## What you should do
Your reply must hold the lines from the one containing "fruit basket: none" to the end of the entries, copied exactly, with pictures excluded.

═════ Source material ═════

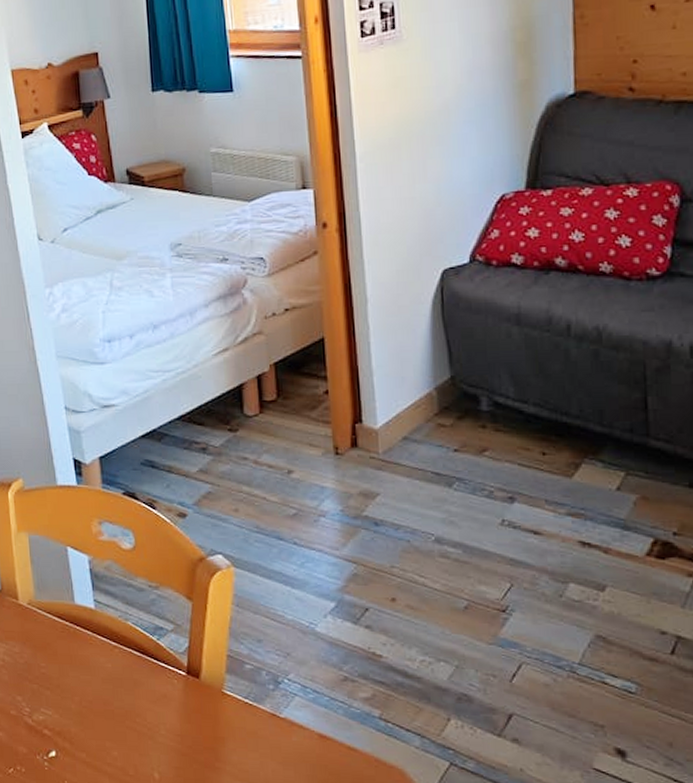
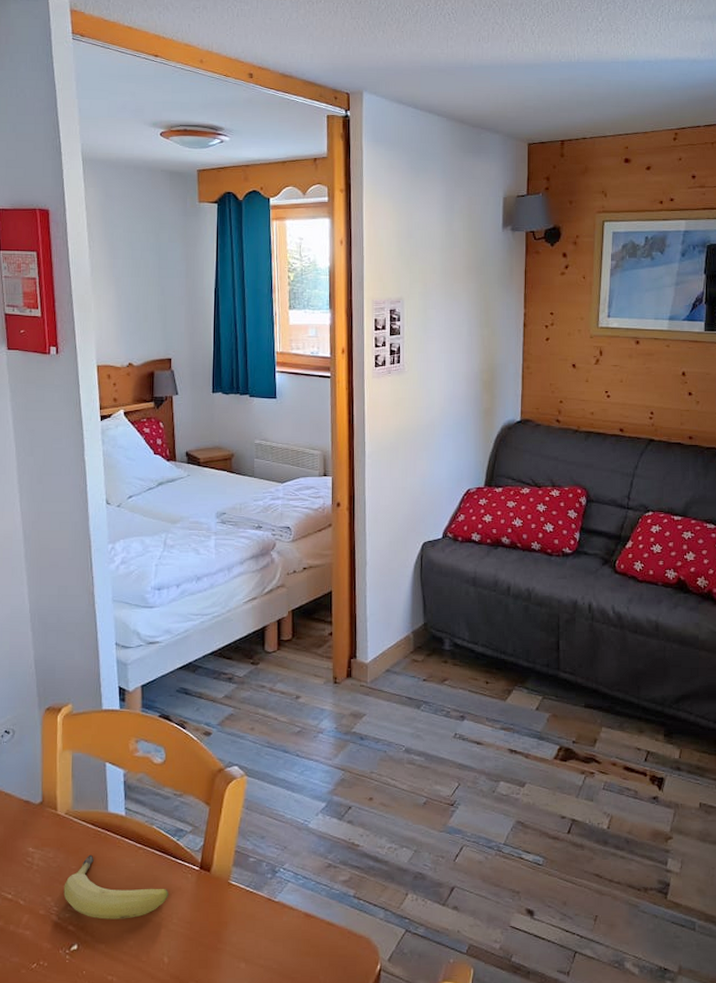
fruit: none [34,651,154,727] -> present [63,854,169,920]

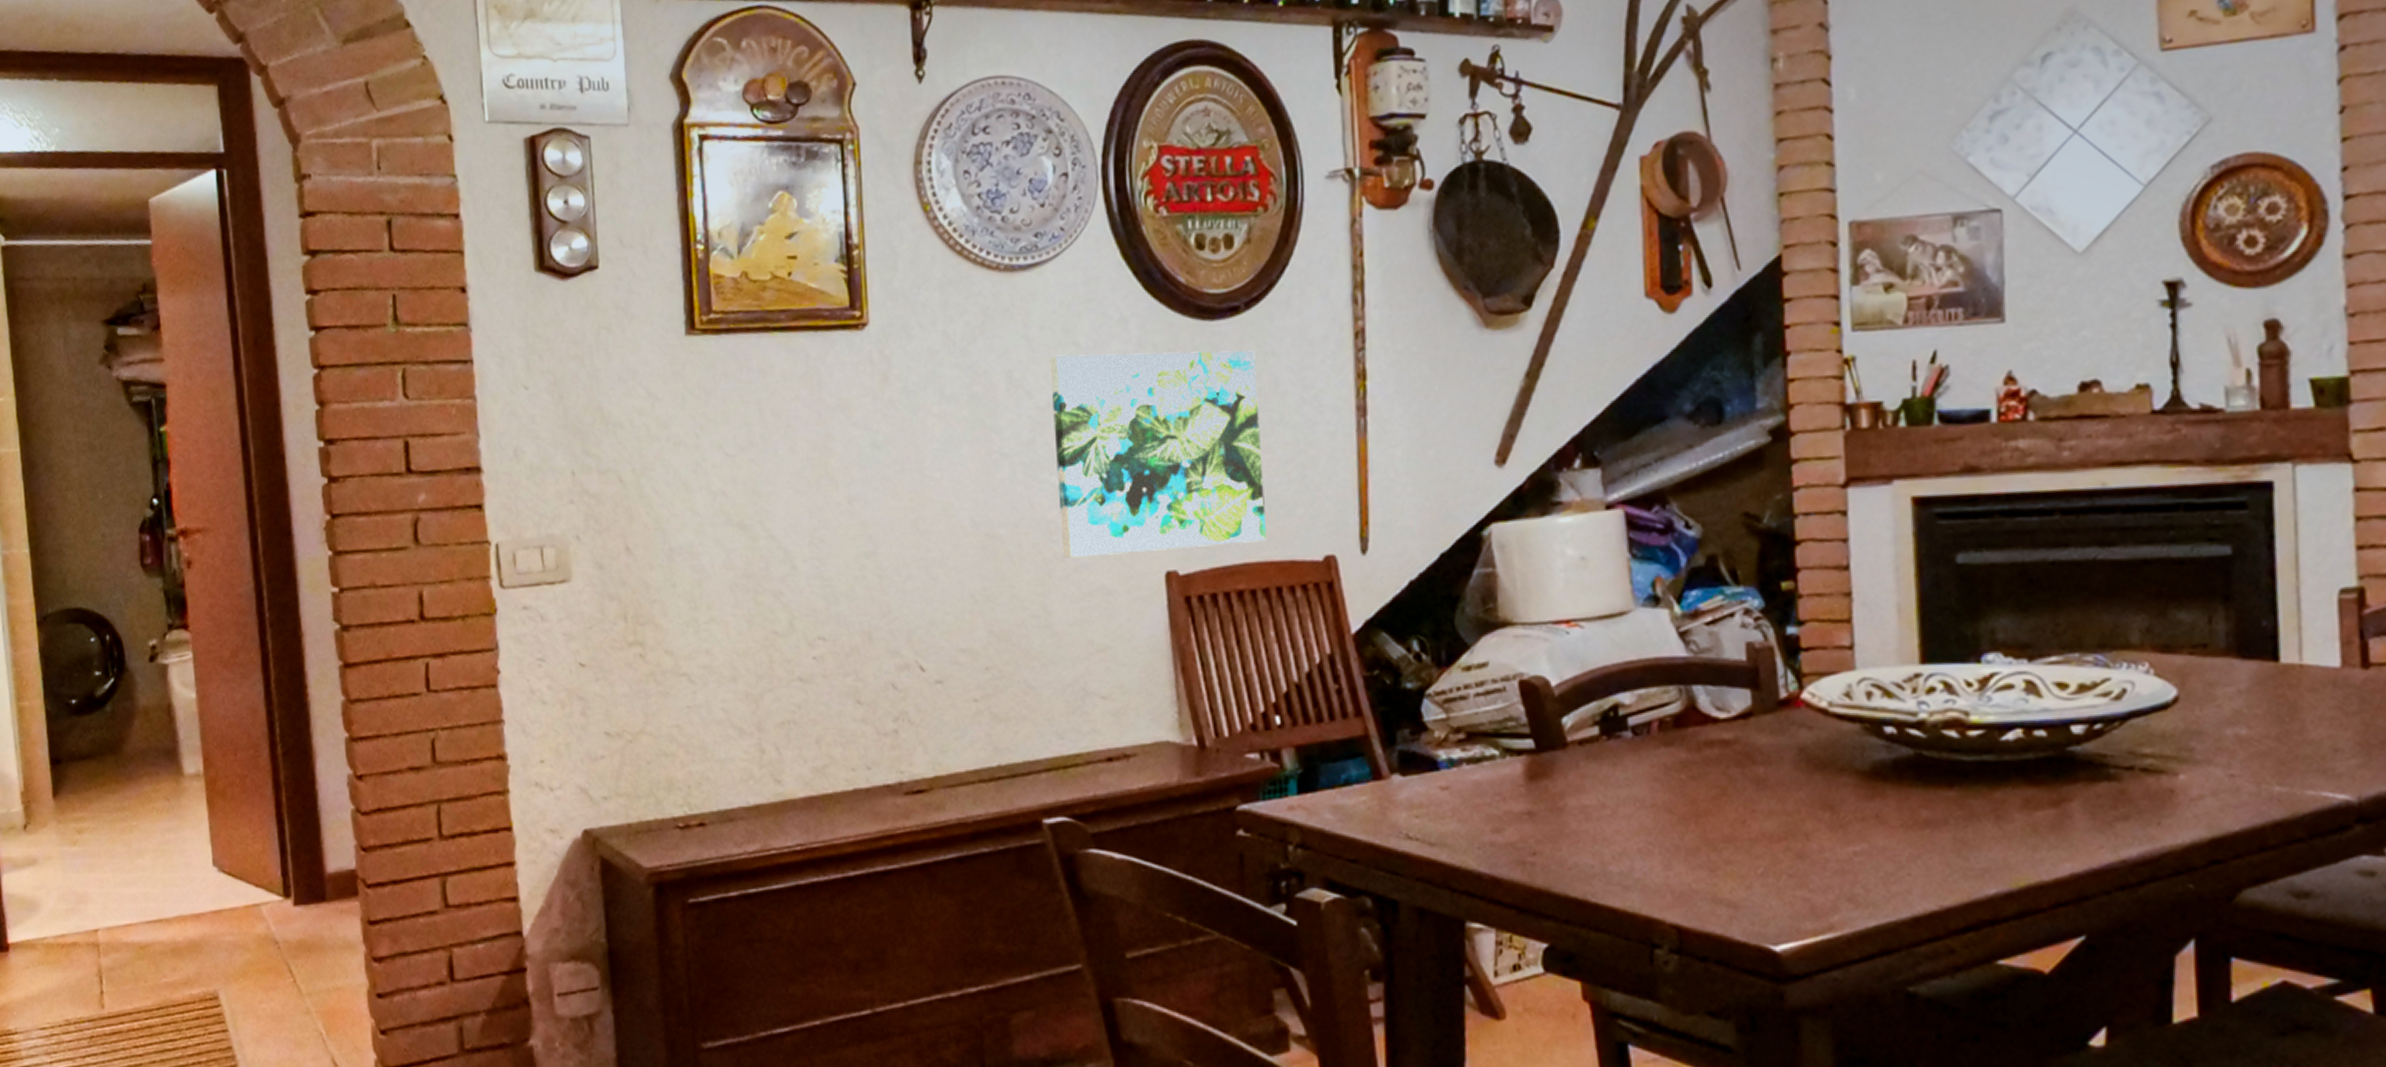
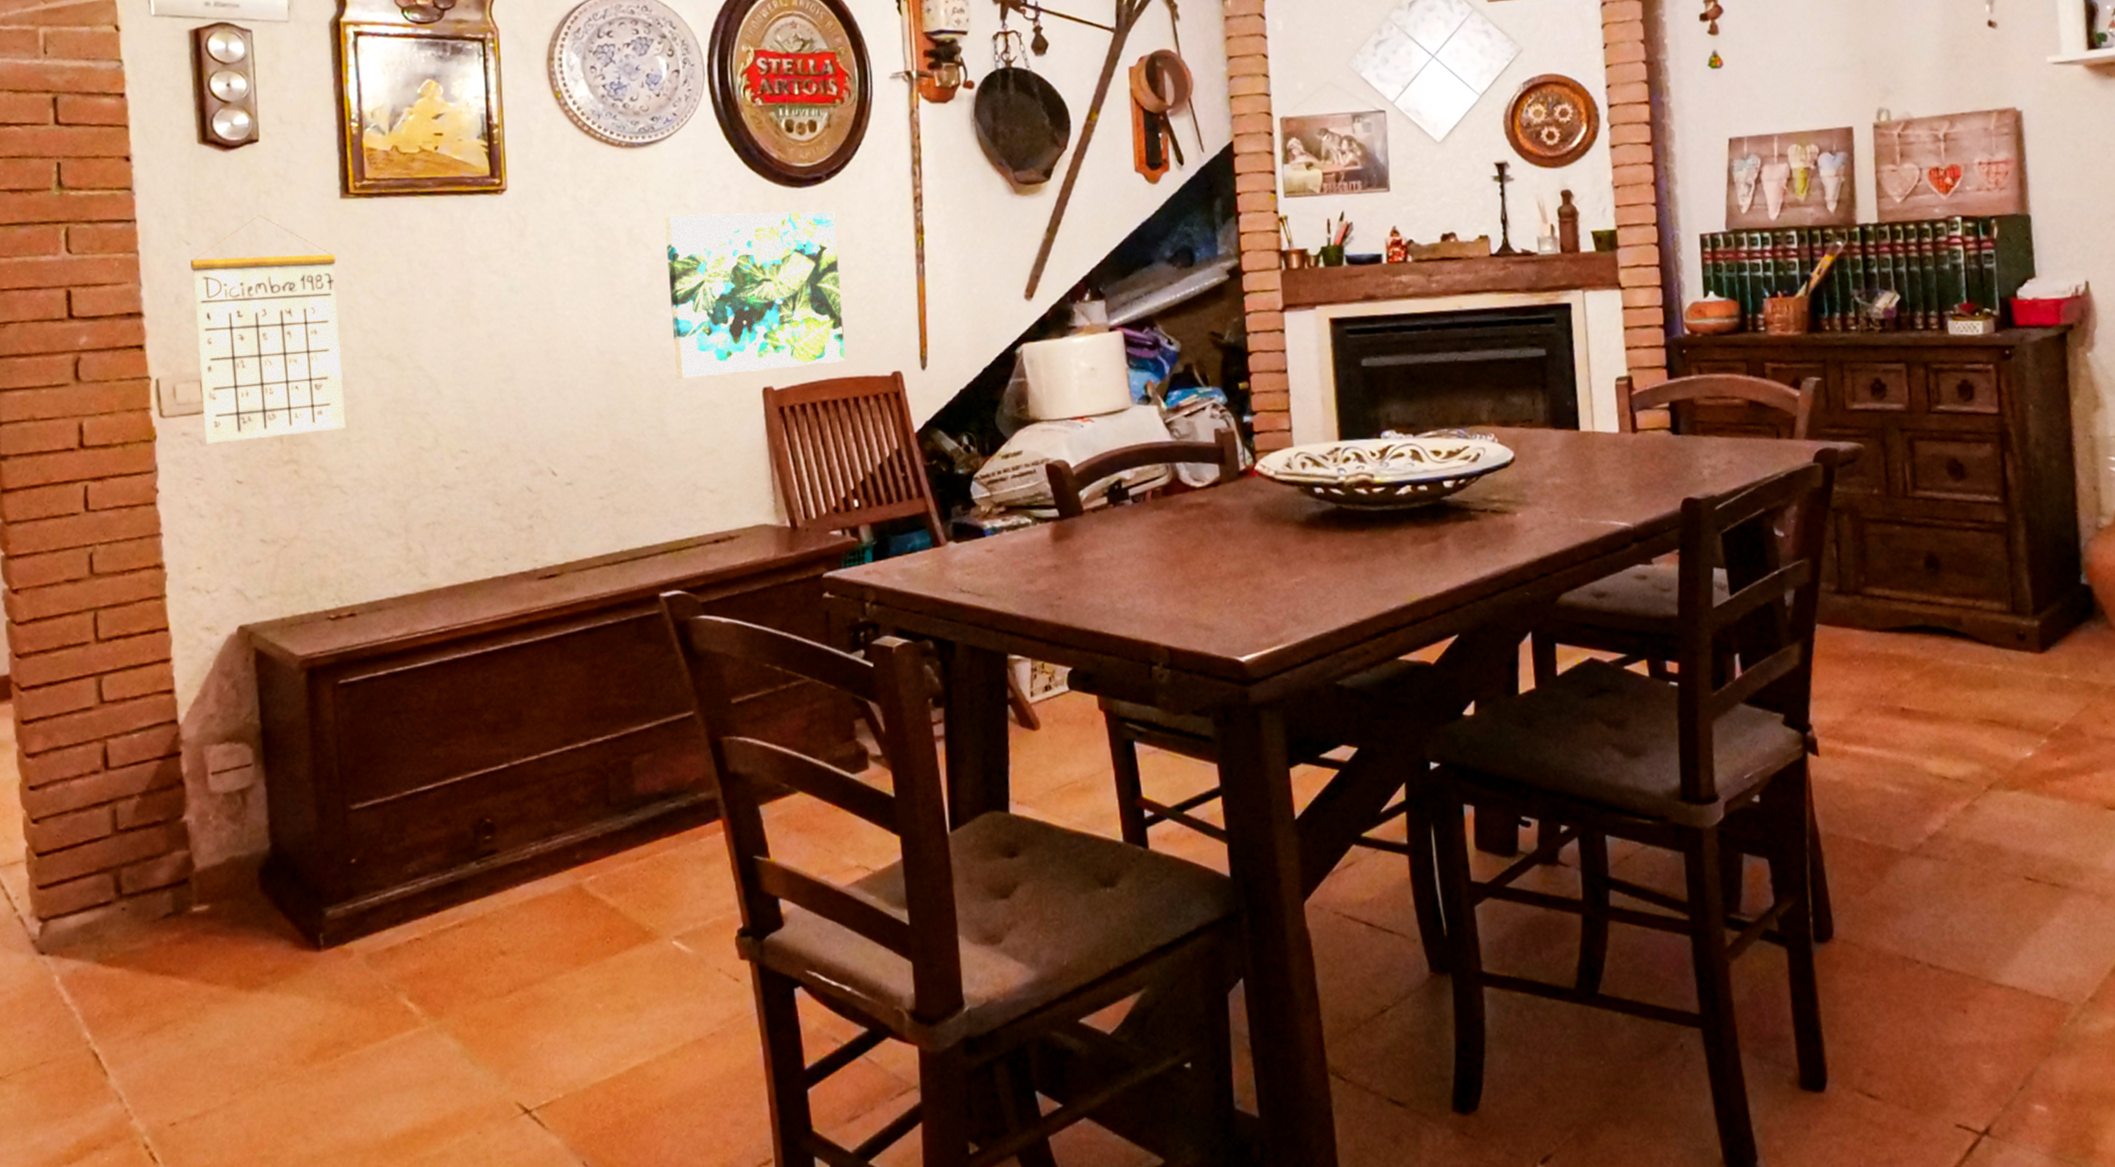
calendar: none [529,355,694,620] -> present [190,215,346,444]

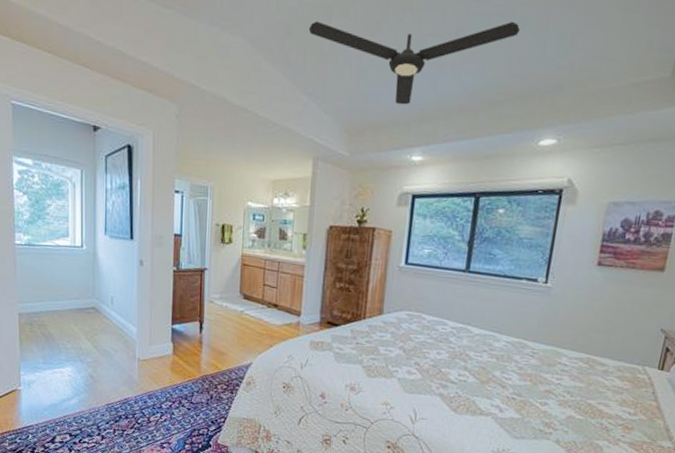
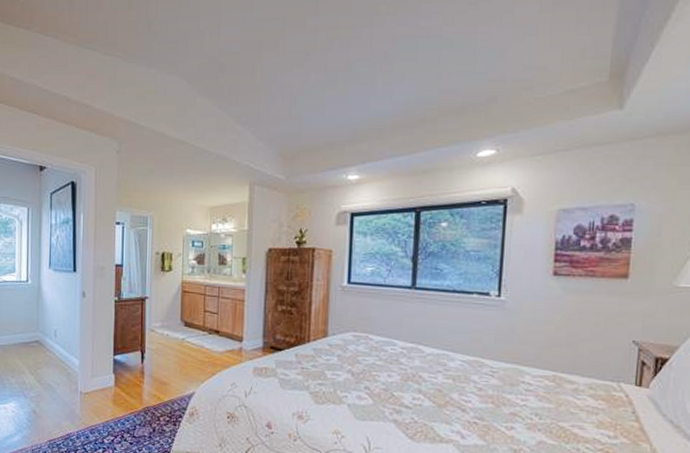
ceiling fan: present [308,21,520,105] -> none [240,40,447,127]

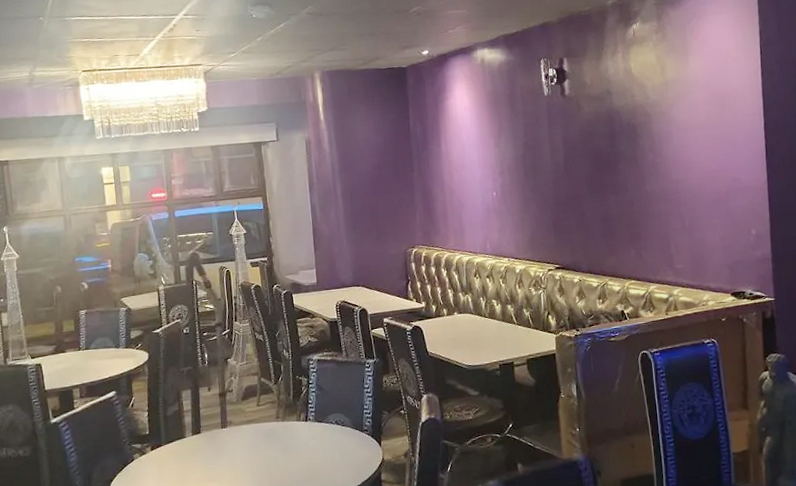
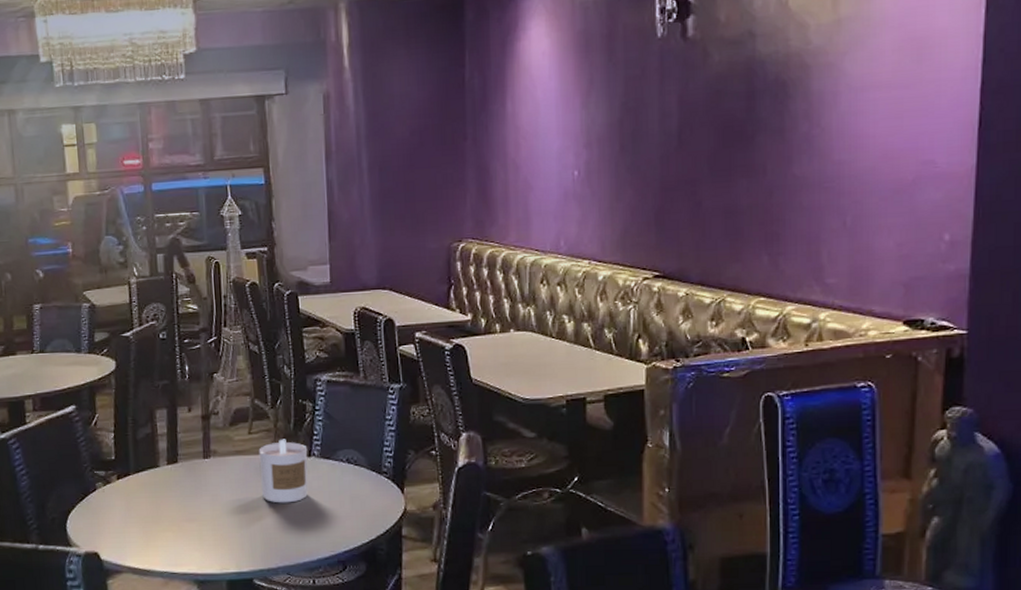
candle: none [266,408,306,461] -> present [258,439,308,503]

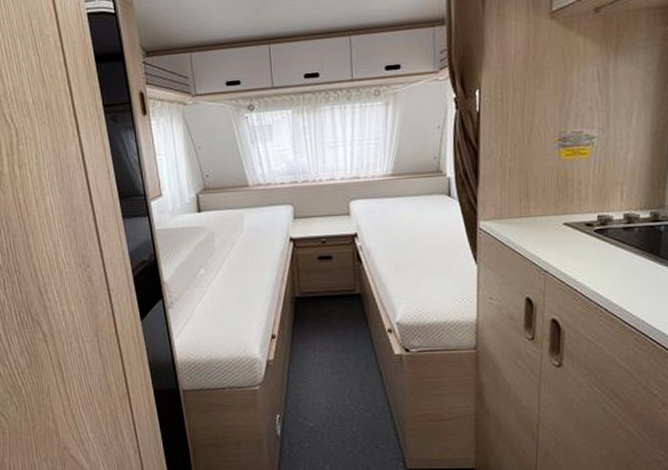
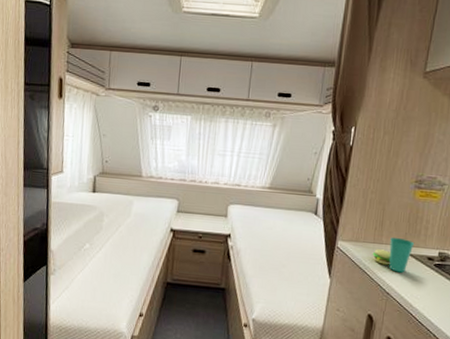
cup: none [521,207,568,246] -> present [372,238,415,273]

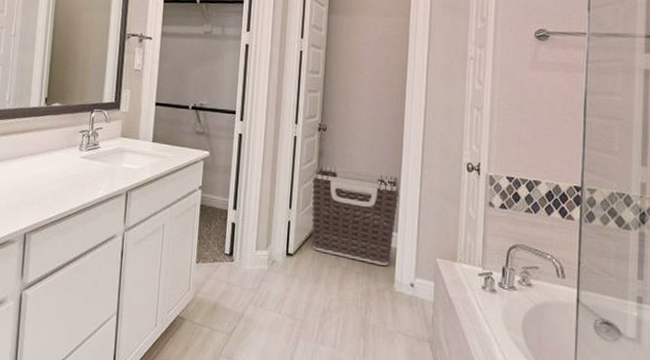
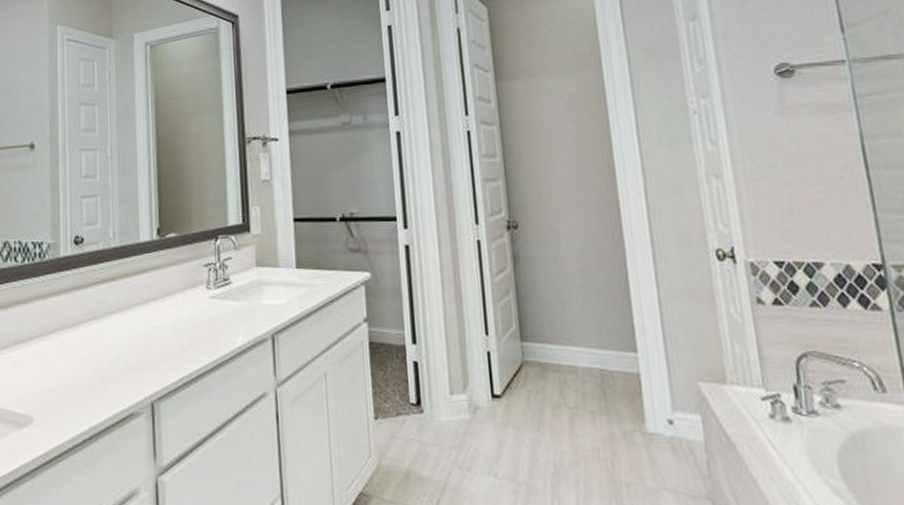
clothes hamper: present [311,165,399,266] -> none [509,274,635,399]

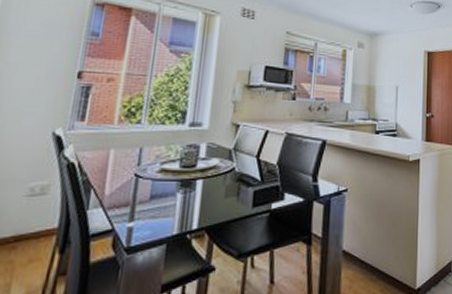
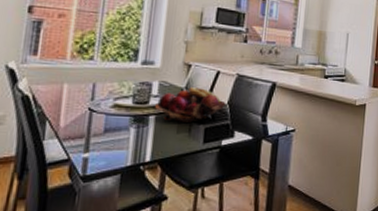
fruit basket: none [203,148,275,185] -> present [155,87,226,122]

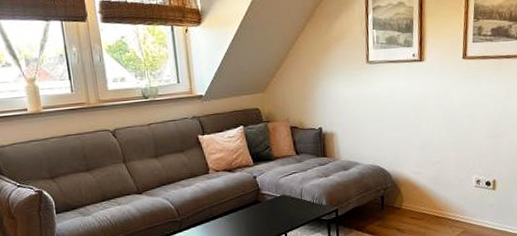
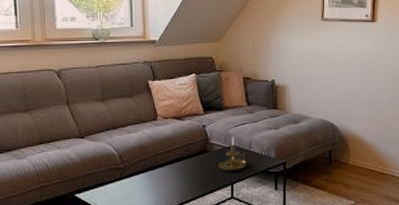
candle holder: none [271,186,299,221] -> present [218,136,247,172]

═════

## Problem solution
fruit basket: none [203,148,275,185] -> present [155,87,226,122]

candle holder: none [271,186,299,221] -> present [218,136,247,172]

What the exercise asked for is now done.